Edgar, you’ve been very outspoken supporting cinemas during the pandemic. Last Night in Soho just got pushed back, and you’re still very much dedicated to releasing it in theaters. Can you talk a little bit about what it is about Last Night in Soho that you’re so excited for audiences to experience on a big screen in theaters in the fall?
Wright: I got quite a few emails from people saying like, “Oh, you must be so gutted that it’s got pushed again.” And I was like, “No, I was the one who suggested pushing it.” Because I’m a big supporter of cinemas. I just did a whole article with Empire with 40 other filmmakers talking about our personal experiences of the cinema. I felt that there had been a lot of doomy, pessimistic sort of articles about exhibition, usually written by people who A: have not been in the cinema with a paying audience for like 10 years. (And I don’t count premieres or festival screenings). And B: people who have vested interests in other sort of channels. And I think that is out there, an audience that loves seeing things on the big screen and love seeing things with other people. I was kind of annoyed that there was always the narrative that that was something of the past when you think, in 2019, even in early 2020, there were big box office hits, like massive box office hits.

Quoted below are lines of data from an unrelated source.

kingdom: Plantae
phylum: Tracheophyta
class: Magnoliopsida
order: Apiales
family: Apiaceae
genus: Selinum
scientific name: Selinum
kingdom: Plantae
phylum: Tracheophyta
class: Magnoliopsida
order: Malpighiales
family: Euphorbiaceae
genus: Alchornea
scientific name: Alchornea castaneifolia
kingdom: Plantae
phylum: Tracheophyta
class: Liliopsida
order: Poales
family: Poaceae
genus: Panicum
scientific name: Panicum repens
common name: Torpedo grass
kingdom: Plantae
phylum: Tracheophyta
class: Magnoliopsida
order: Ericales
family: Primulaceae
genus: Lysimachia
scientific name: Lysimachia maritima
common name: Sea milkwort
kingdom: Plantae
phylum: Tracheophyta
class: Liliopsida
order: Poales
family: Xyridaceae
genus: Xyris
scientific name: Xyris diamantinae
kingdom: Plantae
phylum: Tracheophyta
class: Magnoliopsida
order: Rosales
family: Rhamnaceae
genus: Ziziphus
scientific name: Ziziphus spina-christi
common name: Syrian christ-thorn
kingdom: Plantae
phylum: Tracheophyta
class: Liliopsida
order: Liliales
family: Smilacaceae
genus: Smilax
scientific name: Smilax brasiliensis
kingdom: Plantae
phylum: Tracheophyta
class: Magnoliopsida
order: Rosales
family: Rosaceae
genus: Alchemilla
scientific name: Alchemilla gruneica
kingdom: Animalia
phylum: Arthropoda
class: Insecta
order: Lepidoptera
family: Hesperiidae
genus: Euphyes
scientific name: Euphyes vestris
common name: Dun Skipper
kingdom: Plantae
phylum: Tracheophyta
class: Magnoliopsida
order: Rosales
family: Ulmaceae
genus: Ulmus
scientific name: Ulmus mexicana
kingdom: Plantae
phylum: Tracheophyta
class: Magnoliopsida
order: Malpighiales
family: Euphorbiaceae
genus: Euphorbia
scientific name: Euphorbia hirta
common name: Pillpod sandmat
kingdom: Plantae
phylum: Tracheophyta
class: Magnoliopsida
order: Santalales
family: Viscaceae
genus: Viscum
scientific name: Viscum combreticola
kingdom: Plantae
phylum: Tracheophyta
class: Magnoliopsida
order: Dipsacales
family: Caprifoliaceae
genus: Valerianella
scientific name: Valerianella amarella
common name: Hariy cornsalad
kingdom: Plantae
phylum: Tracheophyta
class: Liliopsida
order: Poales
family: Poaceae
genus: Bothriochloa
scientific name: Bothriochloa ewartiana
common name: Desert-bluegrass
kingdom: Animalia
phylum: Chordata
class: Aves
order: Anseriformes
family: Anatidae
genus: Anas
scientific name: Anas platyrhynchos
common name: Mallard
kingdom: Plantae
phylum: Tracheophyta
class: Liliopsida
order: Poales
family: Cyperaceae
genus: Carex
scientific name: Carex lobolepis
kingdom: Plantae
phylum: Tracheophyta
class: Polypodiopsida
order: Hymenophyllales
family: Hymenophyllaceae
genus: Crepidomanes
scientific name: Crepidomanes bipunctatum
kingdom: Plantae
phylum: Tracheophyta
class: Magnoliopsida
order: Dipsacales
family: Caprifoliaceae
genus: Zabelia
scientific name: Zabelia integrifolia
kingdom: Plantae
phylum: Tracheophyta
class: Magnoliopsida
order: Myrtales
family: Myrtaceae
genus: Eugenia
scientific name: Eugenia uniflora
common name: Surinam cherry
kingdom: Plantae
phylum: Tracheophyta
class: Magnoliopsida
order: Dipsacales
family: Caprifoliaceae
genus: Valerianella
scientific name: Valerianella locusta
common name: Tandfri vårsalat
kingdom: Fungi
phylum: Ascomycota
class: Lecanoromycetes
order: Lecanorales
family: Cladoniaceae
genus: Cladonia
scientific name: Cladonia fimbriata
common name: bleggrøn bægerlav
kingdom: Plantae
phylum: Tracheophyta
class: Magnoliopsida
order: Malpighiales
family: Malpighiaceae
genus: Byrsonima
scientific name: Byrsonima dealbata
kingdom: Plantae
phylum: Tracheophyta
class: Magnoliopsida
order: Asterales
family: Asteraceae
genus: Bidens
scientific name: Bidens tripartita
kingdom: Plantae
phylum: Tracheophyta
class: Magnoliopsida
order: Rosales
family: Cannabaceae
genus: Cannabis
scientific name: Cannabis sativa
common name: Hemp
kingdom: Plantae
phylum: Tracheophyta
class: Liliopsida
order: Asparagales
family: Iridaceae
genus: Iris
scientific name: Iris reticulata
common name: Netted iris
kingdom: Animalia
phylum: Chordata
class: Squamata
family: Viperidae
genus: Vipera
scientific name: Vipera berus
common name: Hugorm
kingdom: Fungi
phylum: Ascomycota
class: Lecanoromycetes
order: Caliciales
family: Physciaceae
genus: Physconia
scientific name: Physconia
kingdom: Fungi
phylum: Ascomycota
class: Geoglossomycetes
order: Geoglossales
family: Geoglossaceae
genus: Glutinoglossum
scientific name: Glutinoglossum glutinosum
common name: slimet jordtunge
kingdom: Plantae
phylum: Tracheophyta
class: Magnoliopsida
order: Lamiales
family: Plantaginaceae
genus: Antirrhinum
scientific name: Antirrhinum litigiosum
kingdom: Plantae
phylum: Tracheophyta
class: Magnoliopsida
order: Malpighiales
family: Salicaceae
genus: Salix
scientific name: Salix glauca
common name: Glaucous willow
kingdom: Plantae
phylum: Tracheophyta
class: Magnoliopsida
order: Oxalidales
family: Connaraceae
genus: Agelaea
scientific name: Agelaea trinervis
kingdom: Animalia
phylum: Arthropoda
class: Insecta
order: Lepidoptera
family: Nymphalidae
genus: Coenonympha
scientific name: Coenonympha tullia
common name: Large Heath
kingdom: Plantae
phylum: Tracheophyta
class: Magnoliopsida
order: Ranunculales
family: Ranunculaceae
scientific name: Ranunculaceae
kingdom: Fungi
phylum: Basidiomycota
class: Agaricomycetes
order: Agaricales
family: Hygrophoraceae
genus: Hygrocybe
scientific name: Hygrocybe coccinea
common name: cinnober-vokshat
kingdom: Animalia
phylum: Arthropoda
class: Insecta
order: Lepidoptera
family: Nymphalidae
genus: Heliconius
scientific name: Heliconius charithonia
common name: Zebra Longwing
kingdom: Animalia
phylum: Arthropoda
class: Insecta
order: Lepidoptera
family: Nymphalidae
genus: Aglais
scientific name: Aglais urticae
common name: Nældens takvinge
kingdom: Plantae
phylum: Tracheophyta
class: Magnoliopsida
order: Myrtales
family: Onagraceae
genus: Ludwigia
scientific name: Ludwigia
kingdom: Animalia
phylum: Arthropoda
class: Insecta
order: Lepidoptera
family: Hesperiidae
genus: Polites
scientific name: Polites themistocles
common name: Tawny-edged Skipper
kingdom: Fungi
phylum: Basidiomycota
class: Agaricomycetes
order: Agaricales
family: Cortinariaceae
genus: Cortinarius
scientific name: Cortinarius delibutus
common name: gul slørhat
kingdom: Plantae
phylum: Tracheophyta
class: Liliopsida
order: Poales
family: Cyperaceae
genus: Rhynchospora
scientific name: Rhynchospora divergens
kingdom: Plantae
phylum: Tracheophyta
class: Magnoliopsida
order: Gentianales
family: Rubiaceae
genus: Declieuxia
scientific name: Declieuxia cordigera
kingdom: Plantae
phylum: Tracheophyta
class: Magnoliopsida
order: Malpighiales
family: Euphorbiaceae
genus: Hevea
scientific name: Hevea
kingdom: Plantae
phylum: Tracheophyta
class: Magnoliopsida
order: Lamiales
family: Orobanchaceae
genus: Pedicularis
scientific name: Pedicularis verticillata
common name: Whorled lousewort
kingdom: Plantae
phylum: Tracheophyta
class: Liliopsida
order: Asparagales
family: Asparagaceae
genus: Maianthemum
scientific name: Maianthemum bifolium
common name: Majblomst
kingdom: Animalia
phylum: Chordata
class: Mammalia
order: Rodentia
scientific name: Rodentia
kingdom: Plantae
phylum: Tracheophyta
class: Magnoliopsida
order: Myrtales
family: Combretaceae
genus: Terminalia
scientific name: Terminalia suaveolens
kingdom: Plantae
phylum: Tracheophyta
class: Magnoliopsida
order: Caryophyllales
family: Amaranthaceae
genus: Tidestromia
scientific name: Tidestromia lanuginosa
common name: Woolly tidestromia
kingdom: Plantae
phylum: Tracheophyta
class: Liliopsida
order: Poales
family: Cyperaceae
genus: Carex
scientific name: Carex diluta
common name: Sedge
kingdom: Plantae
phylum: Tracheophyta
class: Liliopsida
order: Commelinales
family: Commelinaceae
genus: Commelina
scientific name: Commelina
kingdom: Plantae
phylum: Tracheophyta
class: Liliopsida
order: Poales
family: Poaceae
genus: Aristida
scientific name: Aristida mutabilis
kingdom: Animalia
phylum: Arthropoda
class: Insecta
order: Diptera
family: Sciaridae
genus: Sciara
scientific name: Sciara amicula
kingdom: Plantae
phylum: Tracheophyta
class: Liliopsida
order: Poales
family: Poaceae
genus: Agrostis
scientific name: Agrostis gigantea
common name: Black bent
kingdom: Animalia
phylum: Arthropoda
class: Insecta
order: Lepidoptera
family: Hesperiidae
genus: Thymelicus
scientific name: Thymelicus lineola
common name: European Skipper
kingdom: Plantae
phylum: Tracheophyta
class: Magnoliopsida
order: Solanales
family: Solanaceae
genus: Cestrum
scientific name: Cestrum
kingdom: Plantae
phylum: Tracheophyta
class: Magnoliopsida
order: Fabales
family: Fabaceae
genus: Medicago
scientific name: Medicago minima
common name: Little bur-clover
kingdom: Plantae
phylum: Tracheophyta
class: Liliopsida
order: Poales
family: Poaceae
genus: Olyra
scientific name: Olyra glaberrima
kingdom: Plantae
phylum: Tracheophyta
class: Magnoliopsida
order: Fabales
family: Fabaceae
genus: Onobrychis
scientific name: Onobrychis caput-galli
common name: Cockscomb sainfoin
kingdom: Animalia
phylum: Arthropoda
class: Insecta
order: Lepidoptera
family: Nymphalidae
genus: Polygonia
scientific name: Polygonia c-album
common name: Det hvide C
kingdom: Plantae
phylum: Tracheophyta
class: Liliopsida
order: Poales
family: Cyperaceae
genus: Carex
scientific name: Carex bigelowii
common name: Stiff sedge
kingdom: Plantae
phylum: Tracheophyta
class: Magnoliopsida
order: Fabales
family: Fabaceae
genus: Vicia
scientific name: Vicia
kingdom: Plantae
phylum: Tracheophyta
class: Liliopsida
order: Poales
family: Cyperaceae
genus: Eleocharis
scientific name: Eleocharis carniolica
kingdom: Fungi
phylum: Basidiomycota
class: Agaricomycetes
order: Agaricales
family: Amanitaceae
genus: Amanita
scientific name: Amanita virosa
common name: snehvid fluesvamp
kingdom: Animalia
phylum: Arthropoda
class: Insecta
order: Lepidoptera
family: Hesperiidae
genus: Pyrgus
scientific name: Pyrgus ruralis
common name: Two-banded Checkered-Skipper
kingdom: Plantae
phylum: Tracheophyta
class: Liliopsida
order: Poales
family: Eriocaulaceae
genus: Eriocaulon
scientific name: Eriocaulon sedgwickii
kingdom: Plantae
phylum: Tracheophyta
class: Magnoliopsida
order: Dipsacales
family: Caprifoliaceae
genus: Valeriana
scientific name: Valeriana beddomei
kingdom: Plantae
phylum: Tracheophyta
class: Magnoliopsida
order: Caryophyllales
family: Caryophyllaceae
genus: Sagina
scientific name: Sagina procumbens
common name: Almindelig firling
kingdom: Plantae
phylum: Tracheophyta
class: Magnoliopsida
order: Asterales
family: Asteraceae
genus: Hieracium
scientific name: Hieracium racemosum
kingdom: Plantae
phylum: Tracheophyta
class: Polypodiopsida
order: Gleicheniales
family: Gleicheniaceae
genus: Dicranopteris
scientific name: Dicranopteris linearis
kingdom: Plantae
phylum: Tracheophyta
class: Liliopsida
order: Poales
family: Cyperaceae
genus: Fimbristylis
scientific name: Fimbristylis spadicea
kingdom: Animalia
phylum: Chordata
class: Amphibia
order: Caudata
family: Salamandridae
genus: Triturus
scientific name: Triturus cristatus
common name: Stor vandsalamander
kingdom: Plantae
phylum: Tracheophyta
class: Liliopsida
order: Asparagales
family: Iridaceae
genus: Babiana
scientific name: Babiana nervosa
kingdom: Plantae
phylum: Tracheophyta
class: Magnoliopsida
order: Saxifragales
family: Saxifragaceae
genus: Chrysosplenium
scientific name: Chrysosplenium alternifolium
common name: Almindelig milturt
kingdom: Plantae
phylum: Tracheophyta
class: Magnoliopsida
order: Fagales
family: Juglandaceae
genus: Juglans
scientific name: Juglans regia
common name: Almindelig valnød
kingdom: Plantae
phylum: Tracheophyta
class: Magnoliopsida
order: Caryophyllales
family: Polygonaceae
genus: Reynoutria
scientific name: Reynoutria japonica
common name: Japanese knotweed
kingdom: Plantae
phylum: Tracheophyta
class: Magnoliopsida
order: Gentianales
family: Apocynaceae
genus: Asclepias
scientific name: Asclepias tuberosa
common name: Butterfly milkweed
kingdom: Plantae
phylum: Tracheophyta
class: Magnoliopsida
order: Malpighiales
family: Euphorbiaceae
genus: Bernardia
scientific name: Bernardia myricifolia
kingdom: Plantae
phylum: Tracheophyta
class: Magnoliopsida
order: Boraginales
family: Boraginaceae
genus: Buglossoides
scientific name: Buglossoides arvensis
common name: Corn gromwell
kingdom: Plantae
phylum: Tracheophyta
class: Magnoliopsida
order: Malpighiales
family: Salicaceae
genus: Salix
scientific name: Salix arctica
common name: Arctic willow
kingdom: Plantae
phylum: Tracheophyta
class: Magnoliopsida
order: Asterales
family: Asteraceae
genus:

So I am so dedicated to say, safely, obviously, I would love the vaccine to get around and things to return to normal. And aside from being a filmmaker, I will be one of those first audience members back. Having finished Last Night in Soho and done an amazing Dolby Vision, Dolby Atmos version, I’d like people to see this on the big screen or certainly have the option to see it on the big screen. So I’m very much a believer in the theatrical experience. I think having been in lockdown and watched maybe about 350 films in the last 12 months, I can conclusively say that I prefer watching things at the cinema.
Can we get an update on any of the many projects that you’ve been attached to?
Wright: I’d say with all of them, I’m in the process now of sort of writing and developing. In terms of what the next film is, that’s partly a practical question. Let me just say this: all the things I’m working on are all great projects. And so especially in this age that we live in, there’s sort of practical aspects to it as well. So I’m not entirely sure what the next one is, but they’re all great projects and I am getting back into them as we speak.
The Sparks Brothers arrives in theaters on June 18, 2021.